Photo of slides deployed
Photo copyright Yusu Ren - used with permission
Photo copyright Ronen Eckstein - used with permission
Additional Slide/Raft requirements beyond the NTSB recommendations were also initiated by the FAA to increase passenger/crew survivability
- Evacuation rate increased from 30 evacuees to 60 evacuees per minute per lane at representative sill heights for a duration of at least 70 seconds.
- Inflation time decreased from 25 seconds to 10 seconds after the actuation of the inflation controls begins. An additional wing-to-ground slide now requires the device to automatically erect in 15 seconds after actuation of the inflation control.
- Slide/raft devices must be equipped with side guards or other means to prevent evacuees from accidentally missing or falling from the device.
- Self illuminated slides must be designed so the illumination means is activated automatically during deployment or inflation and the level of illumination meets the appropriate requirements in 14 CFR 25.812.
- Slide/raft must have the capability, in 25-knot winds directed from the most critical angle, to deploy and with the assistance of only one person, to remain usable after full deployment to evacuate occupants safely to the ground.
- At least five consecutive deployment and erection tests must be demonstrated without failure to ensure that the slide/raft device performs its intended function. Section 25.809, "Emergency exit arrangement," (14 CFR 25.809) contains requirements pertaining to the deployment and erection characteristics as well as the installation of the device on the airplane, which may be taken into consideration along with the requirements of this TSO.

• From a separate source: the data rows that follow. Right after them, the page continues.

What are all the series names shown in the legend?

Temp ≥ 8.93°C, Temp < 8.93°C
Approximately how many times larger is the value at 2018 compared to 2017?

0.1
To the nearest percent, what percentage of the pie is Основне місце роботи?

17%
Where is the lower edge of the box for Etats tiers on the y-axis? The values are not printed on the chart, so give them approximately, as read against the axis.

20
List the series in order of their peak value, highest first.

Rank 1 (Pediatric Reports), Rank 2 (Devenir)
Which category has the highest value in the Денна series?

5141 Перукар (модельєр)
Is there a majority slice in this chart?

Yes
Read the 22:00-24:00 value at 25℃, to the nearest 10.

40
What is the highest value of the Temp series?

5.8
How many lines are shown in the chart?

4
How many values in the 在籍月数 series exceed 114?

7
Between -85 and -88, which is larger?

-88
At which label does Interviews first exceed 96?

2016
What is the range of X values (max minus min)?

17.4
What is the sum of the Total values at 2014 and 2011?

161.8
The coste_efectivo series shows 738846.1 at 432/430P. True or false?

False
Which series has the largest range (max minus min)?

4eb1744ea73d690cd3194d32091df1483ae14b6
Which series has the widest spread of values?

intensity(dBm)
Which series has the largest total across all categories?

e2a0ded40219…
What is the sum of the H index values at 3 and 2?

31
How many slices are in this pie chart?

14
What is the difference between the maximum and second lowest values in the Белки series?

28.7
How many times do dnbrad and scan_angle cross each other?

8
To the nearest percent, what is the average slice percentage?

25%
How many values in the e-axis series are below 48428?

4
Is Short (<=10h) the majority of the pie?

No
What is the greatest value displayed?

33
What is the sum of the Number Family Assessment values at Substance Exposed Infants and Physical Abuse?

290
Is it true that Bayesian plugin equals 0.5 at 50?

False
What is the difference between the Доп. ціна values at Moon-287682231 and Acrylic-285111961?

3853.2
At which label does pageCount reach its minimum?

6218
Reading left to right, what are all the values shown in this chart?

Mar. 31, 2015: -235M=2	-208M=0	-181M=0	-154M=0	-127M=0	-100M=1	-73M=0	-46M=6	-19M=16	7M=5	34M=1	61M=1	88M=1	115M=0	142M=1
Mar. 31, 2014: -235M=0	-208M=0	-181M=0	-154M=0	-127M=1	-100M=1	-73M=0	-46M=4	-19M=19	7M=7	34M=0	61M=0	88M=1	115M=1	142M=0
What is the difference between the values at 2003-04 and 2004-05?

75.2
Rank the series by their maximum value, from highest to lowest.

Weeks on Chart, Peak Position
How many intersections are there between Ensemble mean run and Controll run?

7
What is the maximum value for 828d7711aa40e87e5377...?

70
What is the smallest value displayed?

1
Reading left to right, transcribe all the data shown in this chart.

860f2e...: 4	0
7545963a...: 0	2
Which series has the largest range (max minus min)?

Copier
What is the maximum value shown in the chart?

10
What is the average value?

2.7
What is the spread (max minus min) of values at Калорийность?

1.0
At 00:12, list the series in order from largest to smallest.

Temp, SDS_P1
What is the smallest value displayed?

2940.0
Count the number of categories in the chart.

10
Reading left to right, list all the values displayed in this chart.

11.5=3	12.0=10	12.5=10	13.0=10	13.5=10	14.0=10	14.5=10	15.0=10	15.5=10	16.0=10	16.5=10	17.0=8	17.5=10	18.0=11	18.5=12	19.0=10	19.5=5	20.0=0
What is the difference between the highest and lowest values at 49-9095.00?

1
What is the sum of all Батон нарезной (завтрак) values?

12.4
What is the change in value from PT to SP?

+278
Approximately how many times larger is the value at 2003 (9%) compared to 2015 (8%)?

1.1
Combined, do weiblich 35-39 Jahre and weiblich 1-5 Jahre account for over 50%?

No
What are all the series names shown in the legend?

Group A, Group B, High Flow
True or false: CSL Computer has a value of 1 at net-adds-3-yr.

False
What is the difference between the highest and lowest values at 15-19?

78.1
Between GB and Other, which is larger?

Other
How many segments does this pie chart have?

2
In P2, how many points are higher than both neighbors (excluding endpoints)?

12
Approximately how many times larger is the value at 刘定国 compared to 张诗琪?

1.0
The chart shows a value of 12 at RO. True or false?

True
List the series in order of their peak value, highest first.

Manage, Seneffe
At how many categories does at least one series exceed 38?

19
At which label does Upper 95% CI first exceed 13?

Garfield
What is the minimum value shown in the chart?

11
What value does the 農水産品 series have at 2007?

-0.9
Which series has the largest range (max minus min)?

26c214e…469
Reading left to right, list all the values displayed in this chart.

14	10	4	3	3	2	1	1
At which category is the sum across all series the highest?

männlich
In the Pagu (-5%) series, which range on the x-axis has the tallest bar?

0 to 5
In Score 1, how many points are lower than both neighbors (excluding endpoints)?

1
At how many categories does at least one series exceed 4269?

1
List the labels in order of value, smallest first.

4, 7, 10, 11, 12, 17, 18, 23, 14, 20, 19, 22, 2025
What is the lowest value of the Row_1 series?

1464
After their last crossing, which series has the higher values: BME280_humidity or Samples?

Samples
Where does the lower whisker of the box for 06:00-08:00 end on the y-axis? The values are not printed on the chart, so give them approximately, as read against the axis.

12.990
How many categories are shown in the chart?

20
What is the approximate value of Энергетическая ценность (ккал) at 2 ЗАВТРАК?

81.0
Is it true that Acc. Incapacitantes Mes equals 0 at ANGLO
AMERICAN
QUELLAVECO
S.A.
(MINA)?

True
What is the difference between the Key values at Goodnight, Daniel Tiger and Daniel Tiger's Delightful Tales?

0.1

2) TSO-C69b Emergency Evacuation Slides, dated August 17, 1988, revised:
- Inflation time to decrease from 10 seconds to 6 seconds after the actuation of the inflation controls begins. An additional wing-to-ground slide now requires the device to automatically erect from 15 seconds to 10 seconds after actuation of the inflation control.
3) TSO-C69c Emergency Evacuation Slides, dated August 18, 1999, revised:
- The slide/raft material flammability requirements to comply with paragraph (a) of 14 CFR 25.853(a) and the criteria described in paragraph (a)(1)(ii) of Appendix F, part I, of 14 CFR part 25.
- Evacuation rates to increase from 60 evacuees to 70 evacuees per minute per lane at representative sill heights for a duration of at least 70 seconds.
- Radiant heat testing requirements of inflatable emergency evacuation slide/raft material. The pressure holding materials in the device must meet the 90-second minimum-time-to-failure requirement and the 180-second average-time-to-failure requirement of the radiant heat resistance test.